The Austro-German influence is a leitmotif throughout much of this book, evident in Kiehnel’s 1916-31 Greenfield School, the main doorway of which ‘quotes’ Herrmann Billing’s Mannheim Museum. As almost always happened in such cases, however, the European source gains a convincingly American identity in its new setting, aided by more ample contextual space and a generally more expansive scale for the buildings themselves. Tannler devotes a section of his book to the so-called Art Deco style (more properly called ‘Moderne’) with a description of one notable interior scheme given prominence. This is the Omni William Penn Hotel’s banquet room (1929) by the great Viennese-American designer Joseph Urban. It has all the luxuriant splendour of 1920s slient-era Hollywood move décor, blended with Wiener Werkstätte sophistication (Urban was the Vienna group’s US representative). Urban’s scheme has been conserved in recent years but, as the photographs show, it would benefit from a comprehensive restoration to reveal fully its original impact.

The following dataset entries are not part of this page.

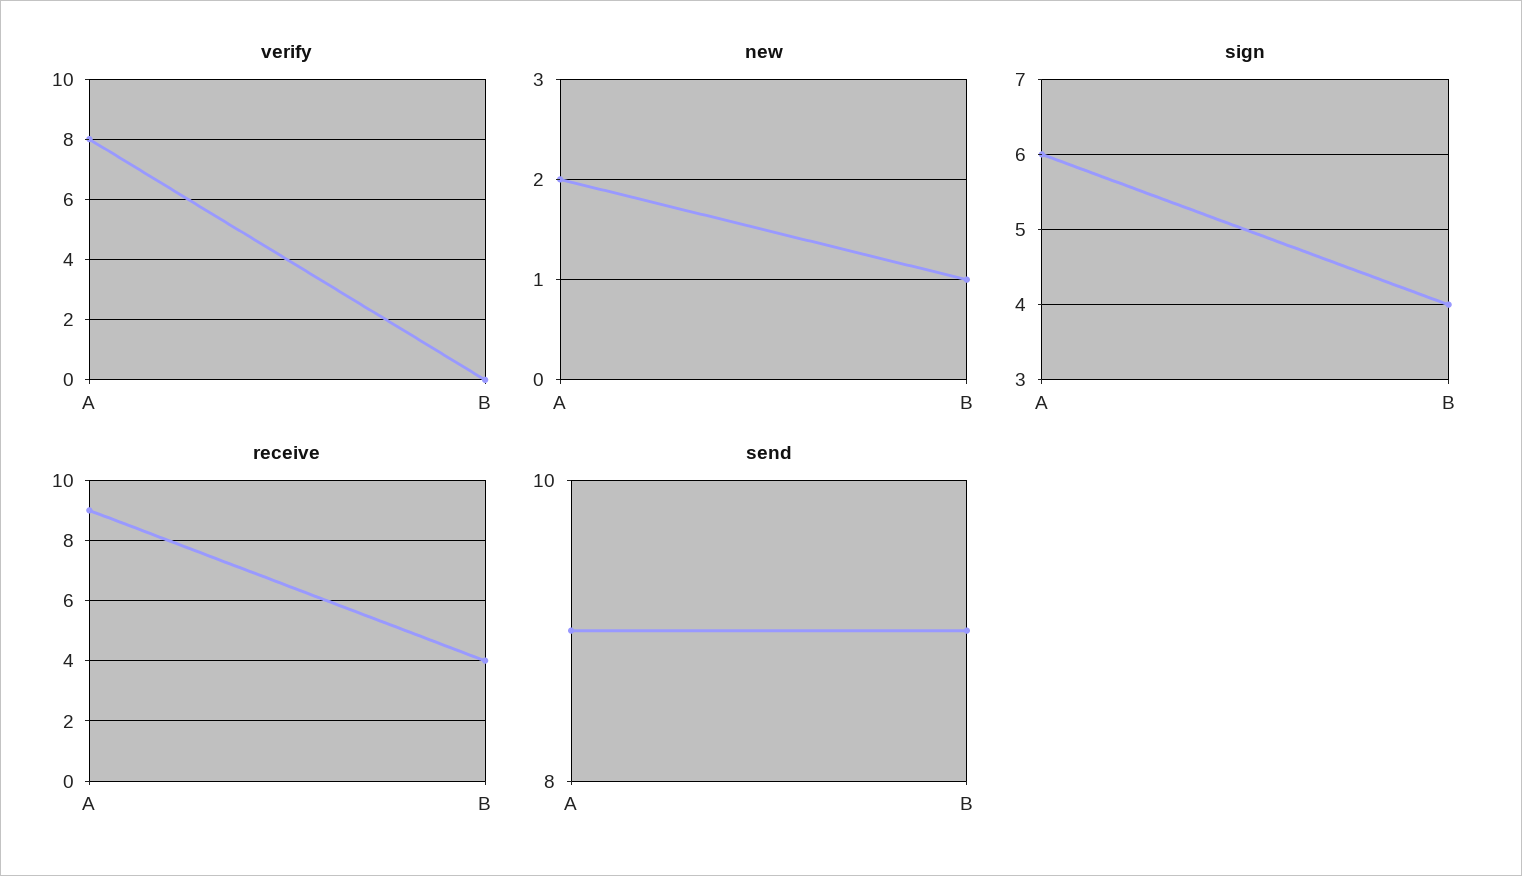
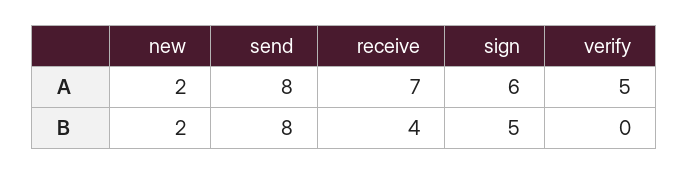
  {
    "verify": {
-     "A": 8,
+     "A": 5,
      "B": 0
    },
    "new": {
      "A": 2,
-     "B": 1
+     "B": 2
    },
    "sign": {
      "A": 6,
-     "B": 4
+     "B": 5
    },
    "receive": {
-     "A": 9,
+     "A": 7,
      "B": 4
    },
    "send": {
-     "A": 9,
+     "A": 8,
-     "B": 9
+     "B": 8
    }
  }

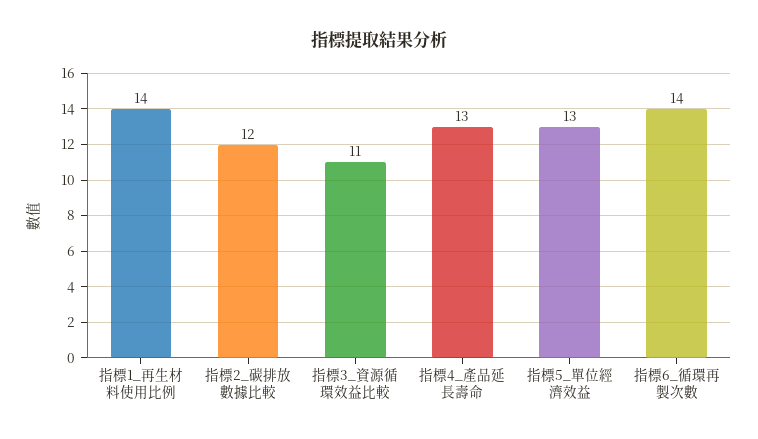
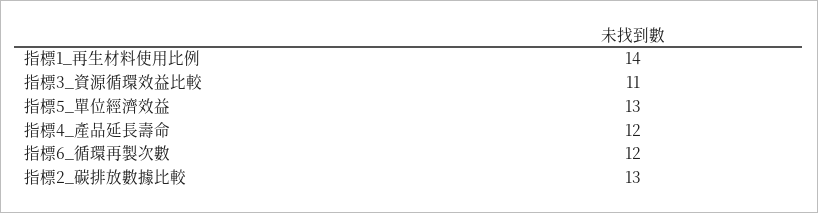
  {
    "指標1_再生材料使用比例": 14,
-   "指標2_碳排放數據比較": 12,
+   "指標2_碳排放數據比較": 13,
    "指標3_資源循環效益比較": 11,
-   "指標4_產品延長壽命": 13,
+   "指標4_產品延長壽命": 12,
    "指標5_單位經濟效益": 13,
-   "指標6_循環再製次數": 14
+   "指標6_循環再製次數": 12
  }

Appropriately, since Tannler has done so much to examine the topic in a scholarly way, a chapter on ‘American Gothic 1905-38’ is at the heart of the book. As well as featuring the masterpieces of Ralph Adams Cram (Calvary Church, 1905-7, Holy Rosary, 1926-31 and East Liberty Presbyterian, 1930-35), and of Bertram Grosvenor Goodhue (First Baptist Church (1909-11), which all have powerful glazing schemes by Charles Connick and his contemporaries, he illustrates and discusses Carlton Strong’s equally powerful Sacred Heart (1926-54), with glass by George and Alice Sotter, and (Welsh-born) William P. Hutchins’s St James Catholic Church, Wilkinsburg. The later is notable for its eighty windows by Wright Goodhue. Stained glass was recognized as an essential component of Modern Gothic buildings, even in secular structures such as Charles Z. Klauder’s soaring Cathedral of Learning on Pittsburgh University’s campus, built in the 1930s. Along with Klauder’s Stephen Foster Memorial and Heinz Memorial Chapel, it features glazing by Charles Connick. The Heinz windows, intricately blending biblical and American historical imagery, are in themselves well worth a pilgrimage to Pittsburgh.
Glass, although rarely if ever stained or leaded, increasingly dominates much of the later architecture illustrated, as the International Modern Movement increasingly imposed its ‘functional’ ideology and rejection of tradition on Pittsburgh’s building styles. Those in sympathy with this merciless reduction of an art form to a branch of engineering science may find much to please them in the illustrations and scholarly descriptions. Your reviewer’s tastes and prejudices will be all too evident, and it will be best of conclude this review by praising unreservedly the author’s exemplary research and fluent writing, and the equally exemplary enterprise of his publisher, PHLF, which has done so much to preserve and celebrate the architectural heritage of one of America’s most historic and beautiful cities.
[1] István Medgyaszay (1877-1969), Hungarian architect, trained at the Academy of Fine Arts, Vienna.